• **Your instructions**: Lay out every line of the stored data entries below as a Markdown table with the columns "No." and "Text". Number each row and omit blank lines.

(Stored data entries)
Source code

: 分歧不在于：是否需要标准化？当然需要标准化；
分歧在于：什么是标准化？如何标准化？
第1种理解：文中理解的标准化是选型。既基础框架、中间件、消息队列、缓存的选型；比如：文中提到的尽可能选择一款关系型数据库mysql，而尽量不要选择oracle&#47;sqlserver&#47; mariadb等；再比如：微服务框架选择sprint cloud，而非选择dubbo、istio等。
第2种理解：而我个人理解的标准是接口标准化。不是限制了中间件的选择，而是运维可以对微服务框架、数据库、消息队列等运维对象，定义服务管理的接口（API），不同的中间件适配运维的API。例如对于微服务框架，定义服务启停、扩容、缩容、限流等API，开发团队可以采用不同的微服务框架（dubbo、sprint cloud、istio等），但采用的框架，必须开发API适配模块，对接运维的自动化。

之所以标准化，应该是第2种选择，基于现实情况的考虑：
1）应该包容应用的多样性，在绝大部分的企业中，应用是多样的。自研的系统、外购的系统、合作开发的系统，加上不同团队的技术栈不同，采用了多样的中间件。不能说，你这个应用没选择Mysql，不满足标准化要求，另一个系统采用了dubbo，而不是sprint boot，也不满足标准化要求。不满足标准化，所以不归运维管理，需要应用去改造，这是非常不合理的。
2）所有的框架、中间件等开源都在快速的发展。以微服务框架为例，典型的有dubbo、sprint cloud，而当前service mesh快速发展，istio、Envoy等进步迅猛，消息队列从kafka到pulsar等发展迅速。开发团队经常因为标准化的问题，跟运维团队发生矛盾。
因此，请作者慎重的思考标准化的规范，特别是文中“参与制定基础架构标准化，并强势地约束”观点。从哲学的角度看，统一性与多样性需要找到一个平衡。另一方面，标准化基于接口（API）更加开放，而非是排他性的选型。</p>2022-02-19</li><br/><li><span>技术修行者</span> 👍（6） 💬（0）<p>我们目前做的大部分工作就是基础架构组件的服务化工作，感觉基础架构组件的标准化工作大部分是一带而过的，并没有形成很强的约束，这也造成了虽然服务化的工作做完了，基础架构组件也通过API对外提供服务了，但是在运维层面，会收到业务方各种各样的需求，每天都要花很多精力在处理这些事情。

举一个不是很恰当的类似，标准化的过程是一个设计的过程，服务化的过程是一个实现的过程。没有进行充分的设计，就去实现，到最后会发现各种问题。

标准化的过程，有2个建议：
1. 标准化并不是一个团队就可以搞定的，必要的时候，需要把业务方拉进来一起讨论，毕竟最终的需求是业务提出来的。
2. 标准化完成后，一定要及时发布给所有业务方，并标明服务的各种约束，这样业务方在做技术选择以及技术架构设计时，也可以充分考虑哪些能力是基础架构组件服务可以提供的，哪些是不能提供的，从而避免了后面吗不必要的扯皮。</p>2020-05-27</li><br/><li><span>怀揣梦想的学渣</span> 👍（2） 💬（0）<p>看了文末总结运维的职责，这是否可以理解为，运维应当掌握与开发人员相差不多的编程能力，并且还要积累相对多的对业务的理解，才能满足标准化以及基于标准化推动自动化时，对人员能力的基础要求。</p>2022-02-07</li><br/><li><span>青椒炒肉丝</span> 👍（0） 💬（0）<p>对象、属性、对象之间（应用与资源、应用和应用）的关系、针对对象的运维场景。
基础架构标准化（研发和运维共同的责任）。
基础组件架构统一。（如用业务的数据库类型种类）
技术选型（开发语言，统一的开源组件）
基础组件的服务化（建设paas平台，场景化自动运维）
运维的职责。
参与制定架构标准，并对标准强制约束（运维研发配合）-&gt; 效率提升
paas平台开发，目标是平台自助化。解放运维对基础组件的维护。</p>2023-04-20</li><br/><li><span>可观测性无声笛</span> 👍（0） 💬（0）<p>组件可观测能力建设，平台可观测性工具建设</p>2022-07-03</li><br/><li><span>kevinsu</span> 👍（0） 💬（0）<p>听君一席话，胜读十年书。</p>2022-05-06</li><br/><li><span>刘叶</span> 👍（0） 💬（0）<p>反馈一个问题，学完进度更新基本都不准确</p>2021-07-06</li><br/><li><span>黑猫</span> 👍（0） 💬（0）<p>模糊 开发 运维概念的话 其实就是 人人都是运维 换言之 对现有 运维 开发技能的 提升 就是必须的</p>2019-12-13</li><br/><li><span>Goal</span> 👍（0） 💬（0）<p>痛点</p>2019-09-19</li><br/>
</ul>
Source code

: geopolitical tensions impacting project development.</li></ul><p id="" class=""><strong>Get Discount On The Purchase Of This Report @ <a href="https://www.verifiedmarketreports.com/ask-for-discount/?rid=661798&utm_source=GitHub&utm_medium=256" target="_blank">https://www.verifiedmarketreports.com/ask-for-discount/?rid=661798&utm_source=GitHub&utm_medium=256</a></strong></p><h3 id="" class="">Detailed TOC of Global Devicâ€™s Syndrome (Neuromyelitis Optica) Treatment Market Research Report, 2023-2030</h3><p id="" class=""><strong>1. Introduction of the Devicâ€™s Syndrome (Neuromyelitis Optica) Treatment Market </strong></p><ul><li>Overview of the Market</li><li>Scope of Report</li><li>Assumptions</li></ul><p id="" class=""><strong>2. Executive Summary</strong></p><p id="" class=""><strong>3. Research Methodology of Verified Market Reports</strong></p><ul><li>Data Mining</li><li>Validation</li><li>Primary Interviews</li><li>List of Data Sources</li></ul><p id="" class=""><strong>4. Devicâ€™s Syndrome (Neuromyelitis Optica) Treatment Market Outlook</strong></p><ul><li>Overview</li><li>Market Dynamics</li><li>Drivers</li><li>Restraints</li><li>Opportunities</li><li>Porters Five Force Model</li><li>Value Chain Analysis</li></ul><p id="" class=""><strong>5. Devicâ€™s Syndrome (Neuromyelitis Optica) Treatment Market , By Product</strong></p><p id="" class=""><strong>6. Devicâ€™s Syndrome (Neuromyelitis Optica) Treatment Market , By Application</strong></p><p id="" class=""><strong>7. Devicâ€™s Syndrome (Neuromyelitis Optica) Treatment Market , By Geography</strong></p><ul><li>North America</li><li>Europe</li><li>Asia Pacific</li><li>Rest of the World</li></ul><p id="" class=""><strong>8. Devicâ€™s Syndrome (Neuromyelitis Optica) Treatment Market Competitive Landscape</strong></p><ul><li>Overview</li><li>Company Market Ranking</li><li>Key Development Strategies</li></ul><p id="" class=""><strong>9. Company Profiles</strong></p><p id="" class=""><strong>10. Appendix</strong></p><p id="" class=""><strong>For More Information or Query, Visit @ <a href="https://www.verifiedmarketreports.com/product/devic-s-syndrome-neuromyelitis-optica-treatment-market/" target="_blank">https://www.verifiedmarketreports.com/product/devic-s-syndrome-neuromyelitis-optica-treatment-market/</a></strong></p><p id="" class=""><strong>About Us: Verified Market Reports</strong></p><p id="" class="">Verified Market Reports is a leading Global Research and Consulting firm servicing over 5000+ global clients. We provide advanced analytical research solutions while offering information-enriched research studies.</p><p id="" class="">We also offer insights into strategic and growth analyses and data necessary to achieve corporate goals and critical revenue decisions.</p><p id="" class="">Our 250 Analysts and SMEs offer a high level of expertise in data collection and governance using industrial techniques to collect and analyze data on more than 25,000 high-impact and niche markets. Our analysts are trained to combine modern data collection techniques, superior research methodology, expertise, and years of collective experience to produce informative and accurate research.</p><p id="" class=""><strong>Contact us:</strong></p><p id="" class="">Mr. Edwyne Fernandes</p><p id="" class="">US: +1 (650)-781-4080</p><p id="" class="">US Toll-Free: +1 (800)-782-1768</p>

• **Exercise result**:
| No. | Text |
|---|---|
| 1 | Source code |
| 2 | : 分歧不在于：是否需要标准化？当然需要标准化； |
| 3 | 分歧在于：什么是标准化？如何标准化？ |
| 4 | 第1种理解：文中理解的标准化是选型。既基础框架、中间件、消息队列、缓存的选型；比如：文中提到的尽可能选择一款关系型数据库mysql，而尽量不要选择oracle&#47;sqlserver&#47; mariadb等；再比如：微服务框架选择sprint cloud，而非选择dubbo、istio等。 |
| 5 | 第2种理解：而我个人理解的标准是接口标准化。不是限制了中间件的选择，而是运维可以对微服务框架、数据库、消息队列等运维对象，定义服务管理的接口（API），不同的中间件适配运维的API。例如对于微服务框架，定义服务启停、扩容、缩容、限流等API，开发团队可以采用不同的微服务框架（dubbo、sprint cloud、istio等），但采用的框架，必须开发API适配模块，对接运维的自动化。 |
| 6 | 之所以标准化，应该是第2种选择，基于现实情况的考虑： |
| 7 | 1）应该包容应用的多样性，在绝大部分的企业中，应用是多样的。自研的系统、外购的系统、合作开发的系统，加上不同团队的技术栈不同，采用了多样的中间件。不能说，你这个应用没选择Mysql，不满足标准化要求，另一个系统采用了dubbo，而不是sprint boot，也不满足标准化要求。不满足标准化，所以不归运维管理，需要应用去改造，这是非常不合理的。 |
| 8 | 2）所有的框架、中间件等开源都在快速的发展。以微服务框架为例，典型的有dubbo、sprint cloud，而当前service mesh快速发展，istio、Envoy等进步迅猛，消息队列从kafka到pulsar等发展迅速。开发团队经常因为标准化的问题，跟运维团队发生矛盾。 |
| 9 | 因此，请作者慎重的思考标准化的规范，特别是文中“参与制定基础架构标准化，并强势地约束”观点。从哲学的角度看，统一性与多样性需要找到一个平衡。另一方面，标准化基于接口（API）更加开放，而非是排他性的选型。</p>2022-02-19</li><br/><li><span>技术修行者</span> 👍（6） 💬（0）<p>我们目前做的大部分工作就是基础架构组件的服务化工作，感觉基础架构组件的标准化工作大部分是一带而过的，并没有形成很强的约束，这也造成了虽然服务化的工作做完了，基础架构组件也通过API对外提供服务了，但是在运维层面，会收到业务方各种各样的需求，每天都要花很多精力在处理这些事情。 |
| 10 | 举一个不是很恰当的类似，标准化的过程是一个设计的过程，服务化的过程是一个实现的过程。没有进行充分的设计，就去实现，到最后会发现各种问题。 |
| 11 | 标准化的过程，有2个建议： |
| 12 | 1. 标准化并不是一个团队就可以搞定的，必要的时候，需要把业务方拉进来一起讨论，毕竟最终的需求是业务提出来的。 |
| 13 | 2. 标准化完成后，一定要及时发布给所有业务方，并标明服务的各种约束，这样业务方在做技术选择以及技术架构设计时，也可以充分考虑哪些能力是基础架构组件服务可以提供的，哪些是不能提供的，从而避免了后面吗不必要的扯皮。</p>2020-05-27</li><br/><li><span>怀揣梦想的学渣</span> 👍（2） 💬（0）<p>看了文末总结运维的职责，这是否可以理解为，运维应当掌握与开发人员相差不多的编程能力，并且还要积累相对多的对业务的理解，才能满足标准化以及基于标准化推动自动化时，对人员能力的基础要求。</p>2022-02-07</li><br/><li><span>青椒炒肉丝</span> 👍（0） 💬（0）<p>对象、属性、对象之间（应用与资源、应用和应用）的关系、针对对象的运维场景。 |
| 14 | 基础架构标准化（研发和运维共同的责任）。 |
| 15 | 基础组件架构统一。（如用业务的数据库类型种类） |
| 16 | 技术选型（开发语言，统一的开源组件） |
| 17 | 基础组件的服务化（建设paas平台，场景化自动运维） |
| 18 | 运维的职责。 |
| 19 | 参与制定架构标准，并对标准强制约束（运维研发配合）-&gt; 效率提升 |
| 20 | paas平台开发，目标是平台自助化。解放运维对基础组件的维护。</p>2023-04-20</li><br/><li><span>可观测性无声笛</span> 👍（0） 💬（0）<p>组件可观测能力建设，平台可观测性工具建设</p>2022-07-03</li><br/><li><span>kevinsu</span> 👍（0） 💬（0）<p>听君一席话，胜读十年书。</p>2022-05-06</li><br/><li><span>刘叶</span> 👍（0） 💬（0）<p>反馈一个问题，学完进度更新基本都不准确</p>2021-07-06</li><br/><li><span>黑猫</span> 👍（0） 💬（0）<p>模糊 开发 运维概念的话 其实就是 人人都是运维 换言之 对现有 运维 开发技能的 提升 就是必须的</p>2019-12-13</li><br/><li><span>Goal</span> 👍（0） 💬（0）<p>痛点</p>2019-09-19</li><br/> |
| 21 | </ul> |
| 22 | Source code |
| 23 | : geopolitical tensions impacting project development.</li></ul><p id="" class=""><strong>Get Discount On The Purchase Of This Report @ <a href="https://www.verifiedmarketreports.com/ask-for-discount/?rid=661798&utm_source=GitHub&utm_medium=256" target="_blank">https://www.verifiedmarketreports.com/ask-for-discount/?rid=661798&utm_source=GitHub&utm_medium=256</a></strong></p><h3 id="" class="">Detailed TOC of Global Devicâ€™s Syndrome (Neuromyelitis Optica) Treatment Market Research Report, 2023-2030</h3><p id="" class=""><strong>1. Introduction of the Devicâ€™s Syndrome (Neuromyelitis Optica) Treatment Market </strong></p><ul><li>Overview of the Market</li><li>Scope of Report</li><li>Assumptions</li></ul><p id="" class=""><strong>2. Executive Summary</strong></p><p id="" class=""><strong>3. Research Methodology of Verified Market Reports</strong></p><ul><li>Data Mining</li><li>Validation</li><li>Primary Interviews</li><li>List of Data Sources</li></ul><p id="" class=""><strong>4. Devicâ€™s Syndrome (Neuromyelitis Optica) Treatment Market Outlook</strong></p><ul><li>Overview</li><li>Market Dynamics</li><li>Drivers</li><li>Restraints</li><li>Opportunities</li><li>Porters Five Force Model</li><li>Value Chain Analysis</li></ul><p id="" class=""><strong>5. Devicâ€™s Syndrome (Neuromyelitis Optica) Treatment Market , By Product</strong></p><p id="" class=""><strong>6. Devicâ€™s Syndrome (Neuromyelitis Optica) Treatment Market , By Application</strong></p><p id="" class=""><strong>7. Devicâ€™s Syndrome (Neuromyelitis Optica) Treatment Market , By Geography</strong></p><ul><li>North America</li><li>Europe</li><li>Asia Pacific</li><li>Rest of the World</li></ul><p id="" class=""><strong>8. Devicâ€™s Syndrome (Neuromyelitis Optica) Treatment Market Competitive Landscape</strong></p><ul><li>Overview</li><li>Company Market Ranking</li><li>Key Development Strategies</li></ul><p id="" class=""><strong>9. Company Profiles</strong></p><p id="" class=""><strong>10. Appendix</strong></p><p id="" class=""><strong>For More Information or Query, Visit @ <a href="https://www.verifiedmarketreports.com/product/devic-s-syndrome-neuromyelitis-optica-treatment-market/" target="_blank">https://www.verifiedmarketreports.com/product/devic-s-syndrome-neuromyelitis-optica-treatment-market/</a></strong></p><p id="" class=""><strong>About Us: Verified Market Reports</strong></p><p id="" class="">Verified Market Reports is a leading Global Research and Consulting firm servicing over 5000+ global clients. We provide advanced analytical research solutions while offering information-enriched research studies.</p><p id="" class="">We also offer insights into strategic and growth analyses and data necessary to achieve corporate goals and critical revenue decisions.</p><p id="" class="">Our 250 Analysts and SMEs offer a high level of expertise in data collection and governance using industrial techniques to collect and analyze data on more than 25,000 high-impact and niche markets. Our analysts are trained to combine modern data collection techniques, superior research methodology, expertise, and years of collective experience to produce informative and accurate research.</p><p id="" class=""><strong>Contact us:</strong></p><p id="" class="">Mr. Edwyne Fernandes</p><p id="" class="">US: +1 (650)-781-4080</p><p id="" class="">US Toll-Free: +1 (800)-782-1768</p> |